Fleetwood Mac reunites for ‘Unleashed’ tour


By John Benson

After going their own way for the past five years, Fleetwood Mac is reuniting for its “Unleashed” tour, which brings the iconic ’70s classic rock outfit to Pittsburgh on Sunday at Mellon Arena.

While each member of the act has experienced varying degrees of solo commercial success, with singer Stevie Nicks clearly enjoying the most, the idea of reforming every so often is enticing to the band whose songs — “Go Your Own Way,” “Dreams,” “Don’t Stop,” et al. — are still in heavy rotation decades after they were first released.

“It really is kind of a blessing in many ways,” said Nicks, during a recent media telephone conference call. “So you can do your thing until you start to get bored, and then you can go to the other thing. It really makes for staying in a much more excited and uplifted humor for everything that you do when you’re not just doing one thing year after year after year.

“So for us right now, we’ve been apart, and now we’re back together, and we’re having a blast. We’re all excited, and we’re all happy to be doing it. We all feel really, you know, blessed to be in each other’s company. We’re getting along great, and it’s fun.”

Getting along great is invariably important for the members of Fleetwood Mac, who famously turned band turmoil in the form of failed relationships and secret love affairs into its multiplatinum 1977 album “Rumours.” While such conflict would have broken up most bands, this group remarkably stayed together in various forms for the long run.

Lindsey Buckingham quit the band in the mid-’80s, while Christine McVie isn’t touring with the outfit on its current stateside jaunt. Speaking to the eggshell-like relationships that still exist today within Fleetwood Mac — Nicks, Buckingham, Mick Fleetwood and John McVie — was Nicks, who somewhat took a few jabs at her former boyfriend Buckingham regarding the status of their current friendship.

“Lindsey has been in incredibly good humor since we started rehearsal on the fifth of January,” Nicks said. “And when Lindsey is in a good humor, everybody is in a good humor. When he’s happy, everybody is happy. So he seems happy and he seems to be enjoying it.”

When asked to comment about Nicks’ statement, Buckingham said, “Well, you know, I think again that you have to get it in a certain context. And I think that knowing that we did not succeed as well as we could have the last time we did an album and did a tour together — we did not succeed as well as we could have on a kind of an interpersonal level — that there was something to shoot for that was a little higher.

“We are a group of great contradictions, a group that in some strange way you could (say) doesn’t really have any business being in a band together because of the range of sensibilities is disparate.
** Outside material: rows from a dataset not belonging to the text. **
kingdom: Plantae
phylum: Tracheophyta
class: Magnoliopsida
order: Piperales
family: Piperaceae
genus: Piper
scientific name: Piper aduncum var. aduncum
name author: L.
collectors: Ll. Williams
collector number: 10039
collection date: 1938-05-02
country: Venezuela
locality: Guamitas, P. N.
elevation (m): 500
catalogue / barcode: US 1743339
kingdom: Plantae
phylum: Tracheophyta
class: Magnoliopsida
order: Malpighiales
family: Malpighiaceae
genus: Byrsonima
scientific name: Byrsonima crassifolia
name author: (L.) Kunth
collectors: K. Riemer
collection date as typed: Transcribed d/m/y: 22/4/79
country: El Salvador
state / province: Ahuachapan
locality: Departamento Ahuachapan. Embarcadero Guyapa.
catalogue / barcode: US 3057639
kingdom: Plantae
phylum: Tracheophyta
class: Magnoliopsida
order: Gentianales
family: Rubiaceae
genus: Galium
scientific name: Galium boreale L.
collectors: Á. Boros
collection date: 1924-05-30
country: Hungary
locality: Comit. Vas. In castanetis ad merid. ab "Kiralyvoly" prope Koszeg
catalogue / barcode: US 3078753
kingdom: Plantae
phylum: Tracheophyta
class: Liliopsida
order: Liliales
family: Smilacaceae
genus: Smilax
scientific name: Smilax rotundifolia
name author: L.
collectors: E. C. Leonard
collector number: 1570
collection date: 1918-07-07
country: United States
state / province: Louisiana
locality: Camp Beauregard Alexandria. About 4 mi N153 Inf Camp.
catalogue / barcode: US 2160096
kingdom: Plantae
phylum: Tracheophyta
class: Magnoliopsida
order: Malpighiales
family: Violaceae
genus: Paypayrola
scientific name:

But that’s in fact what makes Fleetwood Mac what it is, you know. It’s the whole being greater than the sum of the parts. It’s the kind of energy that is created from that kind of contrast in personalities.”

Something notable about the upcoming Fleetwood Mac tour, which is being billed as a greatest hits affair, is its “Unleashed” title. Nicks does her best to explain what the tour name means in context to Fleetwood Mac.

“Unleashed to me meant unleashing the furies,” Nicks said. “Unleashed to me was an edgy term of throwing this amazing musical entity back into the world that we had been away from. I never looked at it as being leashed. I looked at it as unleashing a fury, which is what Fleetwood Mac is a lot of the time.

“It is one of the world’s greatest furies in my opinion. And that was my idea. Fleetwood Mac ‘Unleashed’ just meant Fleetwood Mac thrown back down to the universe.”